If you do otherwise, you’re wasting your time and the money of the enterprise you work for.
You cannot see the future however smart you might be.
mediaman•4h ago
How long code needs to last is actually highly variable, and categorical absolutist statements like this tend to generally be wrong and are specifically wrong here. Some code will need to change in a year. Some will need to last for forty years. Sometimes it's hard to know which is which at the time it is written, but that's part the job of technical leadership: to calibrate effort to the longevity of the expected problem and the risks of getting it wrong.
andrewflnr•4h ago
saulpw•4h ago
That time window is when the code is not legacy yet. When the developers who wrote the code are still working on the code, the code is loaded into their collective brain cache, and the "business needs" haven't shifted so much that their code architecture and model are burdensome.

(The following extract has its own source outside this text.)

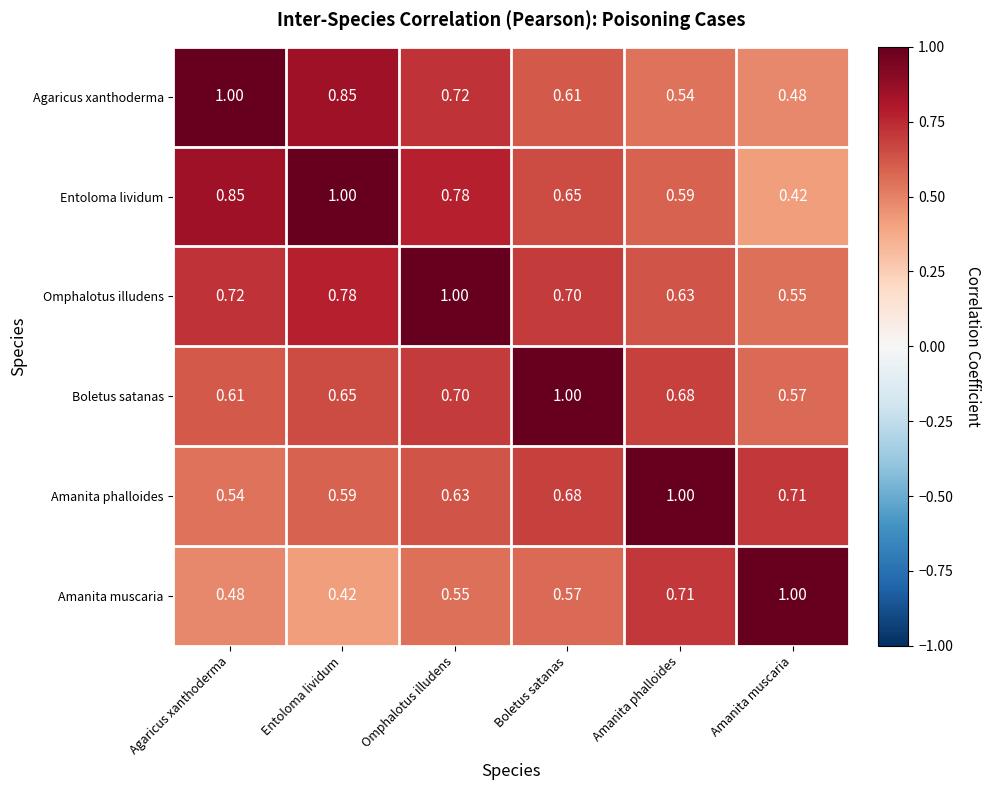

Which series has the largest total across all categories?

Omphalotus illudens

It's pithy to say "all code is legacy" but it's not true. Or, as from the other reply, if you take the definition to that extreme, it makes the term meaningless and you might as well not even bother talking, because your words are legacy the instant you say them.
perrygeo•4h ago
Let's say you need to make big sweeping changes to a system. There's a big difference if the company has the authors still happily on staff vs. a company that relies on a tangle of code that no one understands (the authors fired 3 layoffs ago). Guess which one has the ability to "shift rapidly"?